Putréfaction des viandes de l'Aïd: Les pharmaciens du sud accusent les vétérinaires
Dans un communiqué, les membres du Bureau du Conseil de l'Ordre des pharmaciens d'officine du sud incriminent les vétérinaires qui "cumulent paradoxalement la vente et la prescription des médicaments vétérinaires", dans l'affaire de la putréfaction de la viande de l'Aïd Al Adha 2017.
Les pharmaciens du sud confirment que l'usage illicite d'anabolisants et de contraceptifs est l'une des causes de la putréfaction des viandes de l'Aïd de l'année dernière, mais accusent les vétérinaires.
"Tout d’abord, l’étude menée par l’ONSSA comme a été annoncé lors de la réunion du 1er juin 2018 au sein du ministère de l’Agriculture, de la Pêche maritime, du Développement rural et des Eaux et Forêts, explique la dégradation de la viande observée par le recours de certains éleveurs et revendeurs à une alimentation inappropriée. Celle-ci renferme, entre autres, de la fiente de volaille, le recours à certains médicaments notamment des anti-inflammatoires à usage vétérinaire, des anabolisants et des contraceptifs oraux. La chaleur qui a prévalu pendant la dernière fête de Aïd Al Adha et les mauvaises conditions de conservation des carcasses des animaux ont aggravé la situation", lit-on sur le communiqué.
Or, les résultats communiqués par l'ONSSA en 2017 avaient conclu à l'absence de résidus de médicaments ou d'anabolisants.

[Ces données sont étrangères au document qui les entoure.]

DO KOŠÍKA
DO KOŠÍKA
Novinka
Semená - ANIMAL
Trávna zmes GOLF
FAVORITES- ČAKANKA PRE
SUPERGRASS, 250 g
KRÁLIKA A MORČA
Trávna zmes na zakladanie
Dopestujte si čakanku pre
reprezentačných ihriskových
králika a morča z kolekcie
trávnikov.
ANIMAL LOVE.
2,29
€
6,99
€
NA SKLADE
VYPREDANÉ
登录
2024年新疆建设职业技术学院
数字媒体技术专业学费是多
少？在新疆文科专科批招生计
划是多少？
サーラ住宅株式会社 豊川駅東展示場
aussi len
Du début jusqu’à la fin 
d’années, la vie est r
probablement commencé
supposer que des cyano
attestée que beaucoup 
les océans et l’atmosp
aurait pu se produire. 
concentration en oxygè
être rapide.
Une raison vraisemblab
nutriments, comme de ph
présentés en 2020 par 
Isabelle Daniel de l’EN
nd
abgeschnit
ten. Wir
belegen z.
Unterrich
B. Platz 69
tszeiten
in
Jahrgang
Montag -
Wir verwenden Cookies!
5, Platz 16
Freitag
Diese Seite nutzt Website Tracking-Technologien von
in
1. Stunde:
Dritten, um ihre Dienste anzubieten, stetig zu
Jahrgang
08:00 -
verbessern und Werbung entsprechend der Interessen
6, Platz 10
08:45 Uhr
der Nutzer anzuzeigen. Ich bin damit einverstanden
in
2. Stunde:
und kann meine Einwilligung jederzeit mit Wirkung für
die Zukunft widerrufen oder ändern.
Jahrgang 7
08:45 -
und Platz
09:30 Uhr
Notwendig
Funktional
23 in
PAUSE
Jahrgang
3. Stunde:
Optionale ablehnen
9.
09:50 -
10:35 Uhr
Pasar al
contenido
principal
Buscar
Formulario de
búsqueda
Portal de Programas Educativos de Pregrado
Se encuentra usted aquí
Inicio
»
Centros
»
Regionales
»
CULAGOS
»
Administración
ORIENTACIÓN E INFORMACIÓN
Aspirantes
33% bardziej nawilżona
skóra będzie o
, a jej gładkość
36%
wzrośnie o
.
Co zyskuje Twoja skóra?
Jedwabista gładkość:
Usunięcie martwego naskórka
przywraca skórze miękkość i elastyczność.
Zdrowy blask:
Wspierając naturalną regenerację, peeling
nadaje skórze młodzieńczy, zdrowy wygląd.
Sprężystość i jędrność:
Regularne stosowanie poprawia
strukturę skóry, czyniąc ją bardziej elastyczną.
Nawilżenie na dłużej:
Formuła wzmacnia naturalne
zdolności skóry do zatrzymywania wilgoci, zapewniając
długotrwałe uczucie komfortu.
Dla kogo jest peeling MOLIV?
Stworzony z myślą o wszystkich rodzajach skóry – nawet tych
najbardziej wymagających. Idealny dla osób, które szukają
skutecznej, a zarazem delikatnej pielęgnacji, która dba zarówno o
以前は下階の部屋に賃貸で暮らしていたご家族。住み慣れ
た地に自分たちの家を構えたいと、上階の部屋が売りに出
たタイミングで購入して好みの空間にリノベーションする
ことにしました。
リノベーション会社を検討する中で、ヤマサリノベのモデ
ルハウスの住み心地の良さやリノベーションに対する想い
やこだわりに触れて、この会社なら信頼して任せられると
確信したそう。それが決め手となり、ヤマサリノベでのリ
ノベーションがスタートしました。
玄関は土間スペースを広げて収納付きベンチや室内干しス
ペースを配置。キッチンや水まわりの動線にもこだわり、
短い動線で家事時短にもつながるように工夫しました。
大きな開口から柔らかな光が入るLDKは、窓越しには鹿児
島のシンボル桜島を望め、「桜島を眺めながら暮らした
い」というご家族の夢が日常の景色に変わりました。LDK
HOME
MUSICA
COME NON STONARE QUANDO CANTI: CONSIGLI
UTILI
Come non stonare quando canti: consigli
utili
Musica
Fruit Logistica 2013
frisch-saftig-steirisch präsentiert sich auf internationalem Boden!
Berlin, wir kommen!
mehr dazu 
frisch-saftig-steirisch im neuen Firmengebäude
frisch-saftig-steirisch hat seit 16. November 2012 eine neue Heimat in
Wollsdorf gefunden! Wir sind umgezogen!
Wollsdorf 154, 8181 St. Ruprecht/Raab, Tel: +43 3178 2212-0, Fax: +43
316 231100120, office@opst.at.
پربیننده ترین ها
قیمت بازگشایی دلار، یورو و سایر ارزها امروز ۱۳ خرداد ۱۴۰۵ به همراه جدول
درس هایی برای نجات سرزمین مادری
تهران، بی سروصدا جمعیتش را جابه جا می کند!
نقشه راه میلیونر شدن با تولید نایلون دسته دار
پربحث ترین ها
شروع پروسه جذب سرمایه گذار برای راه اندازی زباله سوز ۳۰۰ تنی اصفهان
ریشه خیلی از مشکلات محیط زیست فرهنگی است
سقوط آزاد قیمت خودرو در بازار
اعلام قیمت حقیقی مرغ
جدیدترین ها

Le Conseil de l'Ordre des pharmaciens d'officine du sud pointe du doigt les vétérinaires: "les médicaments vétérinaires ne sont quasiment plus dispensés par les pharmaciens d’officine. Ceci s’explique par le fait que les vétérinaires cumulent paradoxalement la vente et la prescription des médicaments vétérinaires ce qui met à mal la concurrentiabilité des pharmaciens qui réalisent des chiffres d’affaires insignifiants sur ces médicaments".
Dans un précédent communiqué, et afin de protéger la santé des consommateurs, le Conseil national de l'Ordre des pharmaciens s'était engagé à "mettre en place un ensemble de mesures de vigilance, notamment en veillant à ce que la délivrance d'anabolisants et des contraceptifs féminins ("Minidril" ou traitement équivalent) soit contrôlée et suivie; et en avisant les services de l'ONSSA en cas de constat de demandes anormales ou excessives en produits pharmaceutiques tels que ceux précités".
Le Conseil national de l'Ordre des pharmaciens affirme donc par ce communiqué que les anabolisants se vendent bien en pharmacie. Selon les pharmaciens du sud, "les anabolisants ne sont vendus en pharmacie qu’à titre exceptionnel".
"Ceci est facilement vérifiable auprès des grossistes répartiteurs, qui approvisionnent les 11.000 pharmacies marocaines", ajoute le communiqué.
Par ailleurs, "nul ne peut nier que certains éleveurs et revendeurs (...) se procurent les anabolisants et des médicaments à usage vétérinaire en dehors du circuit légal. (...) Plusieurs souks hebdomadaires les proposent ainsi que toutes sortes de produits illicites provenant du circuit parallèle (contrebande, contrefaçon), y compris les produits vétérinaires" indiquent-ils.
"Cette situation trouve son explication essentiellement dans le défaut de maîtrise du circuit des médicaments vétérinaires. Quant aux pharmaciens d’officine (...), ils ne peuvent en aucun cas être tenus pour responsables du mésusage dont les contraceptifs oraux font l’objet. La vente de ces médicaments se fait généralement à l’unité", conclut le communiqué.